Where is the way out? The newspaper rejects all the hooligans’ solutions and methods, all the remedies based on putting holes in skulls and banishing Jews. The newspaper sees emigration as the only remedy. It even understands that three million Jews cannot and will not emigrate, and it agrees that a portion of Jews will remain in Poland. At the same time, it does not say a single word about how the Jews who remain in Poland are to live or whether they will be treated like citizens with equal rights. In my opinion, it is of little interest to us what kind of future this Polish newspaper imagines for the Jews remaining in Poland. After all, we have no doubt that millions of Jews will remain in Poland and that we will have to fight for the masses to have full rights. The Jewish masses are sufficiently politically mature. Bitter experience is a good political teacher, especially when the Jewish masses have no trouble wrapping their heads around revolutionary ideas. That is not to say, of course, that we ought to shut the revolutionary prayer book and sit waiting until the Polish masses catch up to us. Political struggle cannot withstand any interruptions, waiting, or despair.

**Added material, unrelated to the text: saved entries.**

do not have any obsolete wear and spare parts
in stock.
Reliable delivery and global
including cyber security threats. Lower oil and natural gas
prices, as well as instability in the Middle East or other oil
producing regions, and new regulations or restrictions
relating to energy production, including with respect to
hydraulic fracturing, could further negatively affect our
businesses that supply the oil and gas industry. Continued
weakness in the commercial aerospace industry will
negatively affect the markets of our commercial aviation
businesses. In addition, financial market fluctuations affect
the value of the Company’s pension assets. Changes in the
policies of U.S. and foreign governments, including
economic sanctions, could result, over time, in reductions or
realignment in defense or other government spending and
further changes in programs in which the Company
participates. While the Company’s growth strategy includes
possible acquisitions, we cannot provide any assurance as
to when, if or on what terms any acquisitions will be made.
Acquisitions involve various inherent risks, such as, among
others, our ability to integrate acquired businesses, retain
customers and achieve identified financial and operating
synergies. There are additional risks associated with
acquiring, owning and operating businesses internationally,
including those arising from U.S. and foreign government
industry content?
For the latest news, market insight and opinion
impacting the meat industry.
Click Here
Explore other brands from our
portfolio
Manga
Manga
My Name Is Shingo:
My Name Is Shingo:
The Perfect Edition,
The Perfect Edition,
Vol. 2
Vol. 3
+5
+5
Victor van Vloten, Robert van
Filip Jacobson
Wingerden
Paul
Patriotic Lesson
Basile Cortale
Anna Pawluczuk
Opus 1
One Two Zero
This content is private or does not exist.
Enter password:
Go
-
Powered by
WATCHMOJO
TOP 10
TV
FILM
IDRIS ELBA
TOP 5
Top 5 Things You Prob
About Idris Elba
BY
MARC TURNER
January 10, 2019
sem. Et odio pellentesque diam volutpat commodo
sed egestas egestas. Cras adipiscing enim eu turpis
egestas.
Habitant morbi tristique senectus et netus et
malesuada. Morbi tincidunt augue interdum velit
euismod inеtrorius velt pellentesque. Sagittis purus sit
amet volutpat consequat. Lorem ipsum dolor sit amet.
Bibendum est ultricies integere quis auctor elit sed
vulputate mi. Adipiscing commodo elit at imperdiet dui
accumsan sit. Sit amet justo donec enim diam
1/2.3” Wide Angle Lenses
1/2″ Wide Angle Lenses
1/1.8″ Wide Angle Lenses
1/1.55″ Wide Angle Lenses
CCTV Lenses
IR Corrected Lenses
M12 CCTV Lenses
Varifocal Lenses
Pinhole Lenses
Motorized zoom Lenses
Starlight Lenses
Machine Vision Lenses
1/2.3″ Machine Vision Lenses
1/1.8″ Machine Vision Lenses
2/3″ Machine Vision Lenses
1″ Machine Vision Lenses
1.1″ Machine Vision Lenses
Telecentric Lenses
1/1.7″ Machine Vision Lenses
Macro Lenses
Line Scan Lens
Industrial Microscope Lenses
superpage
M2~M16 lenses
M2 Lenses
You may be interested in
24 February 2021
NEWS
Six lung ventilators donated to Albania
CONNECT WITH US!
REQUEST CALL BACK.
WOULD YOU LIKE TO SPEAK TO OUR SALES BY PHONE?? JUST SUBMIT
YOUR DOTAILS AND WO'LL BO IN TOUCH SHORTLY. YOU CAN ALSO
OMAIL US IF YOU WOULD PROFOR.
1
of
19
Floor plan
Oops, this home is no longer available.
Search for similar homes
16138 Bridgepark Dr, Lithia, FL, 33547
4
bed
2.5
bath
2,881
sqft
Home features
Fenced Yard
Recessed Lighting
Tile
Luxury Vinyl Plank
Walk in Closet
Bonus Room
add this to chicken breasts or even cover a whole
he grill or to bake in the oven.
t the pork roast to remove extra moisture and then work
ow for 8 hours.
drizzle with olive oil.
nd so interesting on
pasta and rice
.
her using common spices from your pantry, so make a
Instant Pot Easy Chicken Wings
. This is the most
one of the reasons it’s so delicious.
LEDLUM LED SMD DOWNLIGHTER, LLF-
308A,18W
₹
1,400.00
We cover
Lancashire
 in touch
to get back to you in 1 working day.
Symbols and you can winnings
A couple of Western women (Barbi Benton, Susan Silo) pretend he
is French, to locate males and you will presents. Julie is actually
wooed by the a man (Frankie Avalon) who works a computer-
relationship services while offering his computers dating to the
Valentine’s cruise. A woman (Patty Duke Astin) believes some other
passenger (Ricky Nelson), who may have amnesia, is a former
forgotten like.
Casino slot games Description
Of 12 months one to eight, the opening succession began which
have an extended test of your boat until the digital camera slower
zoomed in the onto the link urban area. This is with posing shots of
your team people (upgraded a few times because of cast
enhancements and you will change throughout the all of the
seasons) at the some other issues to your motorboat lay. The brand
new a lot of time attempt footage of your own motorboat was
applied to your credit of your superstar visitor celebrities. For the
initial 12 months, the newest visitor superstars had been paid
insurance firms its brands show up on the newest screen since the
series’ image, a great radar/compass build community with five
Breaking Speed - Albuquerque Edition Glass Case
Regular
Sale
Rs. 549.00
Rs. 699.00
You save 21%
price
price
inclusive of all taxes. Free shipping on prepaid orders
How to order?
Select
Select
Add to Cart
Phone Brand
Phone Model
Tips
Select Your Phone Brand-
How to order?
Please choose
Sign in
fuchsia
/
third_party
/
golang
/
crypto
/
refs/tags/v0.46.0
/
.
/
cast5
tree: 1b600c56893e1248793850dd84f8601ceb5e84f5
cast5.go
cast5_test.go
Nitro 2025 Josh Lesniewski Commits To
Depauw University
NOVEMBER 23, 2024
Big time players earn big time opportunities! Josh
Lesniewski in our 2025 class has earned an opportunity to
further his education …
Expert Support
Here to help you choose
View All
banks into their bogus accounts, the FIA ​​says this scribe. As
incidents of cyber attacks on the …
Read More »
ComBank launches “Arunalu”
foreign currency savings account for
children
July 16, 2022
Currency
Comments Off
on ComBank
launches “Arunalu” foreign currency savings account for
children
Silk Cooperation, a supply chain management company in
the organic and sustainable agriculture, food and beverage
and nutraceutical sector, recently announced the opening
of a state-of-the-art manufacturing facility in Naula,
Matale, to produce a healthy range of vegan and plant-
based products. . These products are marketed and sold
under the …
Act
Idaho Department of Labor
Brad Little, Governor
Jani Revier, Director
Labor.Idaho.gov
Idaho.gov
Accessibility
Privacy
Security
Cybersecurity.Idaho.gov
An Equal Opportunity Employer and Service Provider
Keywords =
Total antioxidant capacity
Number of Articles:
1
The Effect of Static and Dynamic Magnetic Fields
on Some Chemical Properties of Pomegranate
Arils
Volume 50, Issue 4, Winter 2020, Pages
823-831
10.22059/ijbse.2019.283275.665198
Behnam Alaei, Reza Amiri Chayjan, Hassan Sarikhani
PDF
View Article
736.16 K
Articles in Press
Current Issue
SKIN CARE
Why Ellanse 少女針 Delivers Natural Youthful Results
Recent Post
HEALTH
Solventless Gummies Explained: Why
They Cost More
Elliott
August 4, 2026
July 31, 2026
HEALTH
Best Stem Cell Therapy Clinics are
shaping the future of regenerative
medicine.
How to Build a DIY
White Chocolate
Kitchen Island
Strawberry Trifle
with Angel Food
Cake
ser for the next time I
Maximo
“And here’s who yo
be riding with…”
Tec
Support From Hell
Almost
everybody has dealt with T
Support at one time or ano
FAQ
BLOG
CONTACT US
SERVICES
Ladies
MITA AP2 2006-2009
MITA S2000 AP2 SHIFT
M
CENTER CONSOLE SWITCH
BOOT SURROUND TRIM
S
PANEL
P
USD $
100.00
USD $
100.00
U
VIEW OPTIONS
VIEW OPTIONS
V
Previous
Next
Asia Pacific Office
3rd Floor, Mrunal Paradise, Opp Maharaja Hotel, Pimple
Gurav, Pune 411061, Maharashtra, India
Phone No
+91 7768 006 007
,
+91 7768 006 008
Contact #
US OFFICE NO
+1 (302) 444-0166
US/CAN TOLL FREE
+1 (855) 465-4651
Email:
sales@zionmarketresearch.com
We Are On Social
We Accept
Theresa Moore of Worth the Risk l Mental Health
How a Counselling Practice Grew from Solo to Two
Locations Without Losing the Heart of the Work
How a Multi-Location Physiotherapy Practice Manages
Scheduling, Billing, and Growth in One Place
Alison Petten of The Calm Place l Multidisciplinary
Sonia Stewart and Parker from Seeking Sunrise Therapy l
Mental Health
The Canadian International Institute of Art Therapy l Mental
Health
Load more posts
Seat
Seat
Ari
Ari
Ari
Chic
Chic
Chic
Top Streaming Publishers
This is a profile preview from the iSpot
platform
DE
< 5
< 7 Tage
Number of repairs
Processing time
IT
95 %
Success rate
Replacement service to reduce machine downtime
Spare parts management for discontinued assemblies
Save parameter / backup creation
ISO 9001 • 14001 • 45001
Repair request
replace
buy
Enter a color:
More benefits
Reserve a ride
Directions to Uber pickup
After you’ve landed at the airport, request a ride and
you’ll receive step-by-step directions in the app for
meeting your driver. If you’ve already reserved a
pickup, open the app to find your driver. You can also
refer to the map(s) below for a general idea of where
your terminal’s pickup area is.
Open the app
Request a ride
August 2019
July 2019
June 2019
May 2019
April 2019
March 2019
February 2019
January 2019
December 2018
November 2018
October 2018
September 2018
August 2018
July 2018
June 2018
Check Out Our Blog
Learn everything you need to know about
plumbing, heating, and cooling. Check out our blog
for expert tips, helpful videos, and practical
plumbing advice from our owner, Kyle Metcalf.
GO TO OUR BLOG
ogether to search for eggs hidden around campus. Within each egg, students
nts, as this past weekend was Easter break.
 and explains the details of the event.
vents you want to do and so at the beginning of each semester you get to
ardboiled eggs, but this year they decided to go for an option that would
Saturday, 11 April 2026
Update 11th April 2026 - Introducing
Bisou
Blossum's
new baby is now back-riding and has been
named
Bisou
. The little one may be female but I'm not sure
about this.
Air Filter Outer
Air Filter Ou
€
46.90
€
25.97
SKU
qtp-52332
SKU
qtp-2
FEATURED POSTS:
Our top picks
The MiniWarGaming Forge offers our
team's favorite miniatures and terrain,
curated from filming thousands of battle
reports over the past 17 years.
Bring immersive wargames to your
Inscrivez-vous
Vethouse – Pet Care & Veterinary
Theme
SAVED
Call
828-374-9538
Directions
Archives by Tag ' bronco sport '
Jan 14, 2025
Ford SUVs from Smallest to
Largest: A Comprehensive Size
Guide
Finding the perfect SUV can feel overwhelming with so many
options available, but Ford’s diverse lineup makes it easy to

The danger is of an entirely different kind: we must not overestimate the value of the political struggle and entirely abandon the struggle for new jobs. And emigration must remain a prominent goal. We can see from experience that the millions of Jews who have emigrated from Eastern Europe in the last fifty years are living better lives than those who stayed put. I believe that American Jews, although they live in a bourgeois order, would nevertheless be unwilling to change places with the Jews of the Soviet Union. Jews have emigrated and continue to emigrate from Eastern Europe to more than sixty countries in all parts of the world. From everywhere—from America and Australia, from Asia and Africa, absolutely everywhere in the word—they send support to Eastern Europe. It is difficult to imagine the situation of the millions of Jews in Eastern Europe without the support of Jewish islands that have been planted in all corners of the world over the last fifty years.

We can learn from this that we Jews have no reason to fear emigration. Thus far, emigration has always played a positive and productive role in our lives. There is as much happiness to be found in the most distant lands as there is in Poland or Romania. The Jewish masses do not quibble; as many of them as possible set off for any possible destination. Over the last ten years, new Jewish colonies have emerged in the countries of South and Central America where there were previously only handfuls of Jews. These colonies are growing. People are already bringing over their relatives. Now German Jews, who have more capital, more technical education, and more courage to set off on lengthy journeys, have established new colonies in additional new countries. And one Jew sticks to others, so more people set off.

There is therefore no reason to be frightened when a Polish newspaper speaks of emigration. We must not respond by considering the word “emigration” non-kosher and declaring every conversation about it harmful.

After all, Poles frequently think about and discuss emigration possibilities for pure Poles too. They often repeat that it is a misfortune for Poland that the emigration of Polish peasants to America, Argentina, Germany, and France has been halted.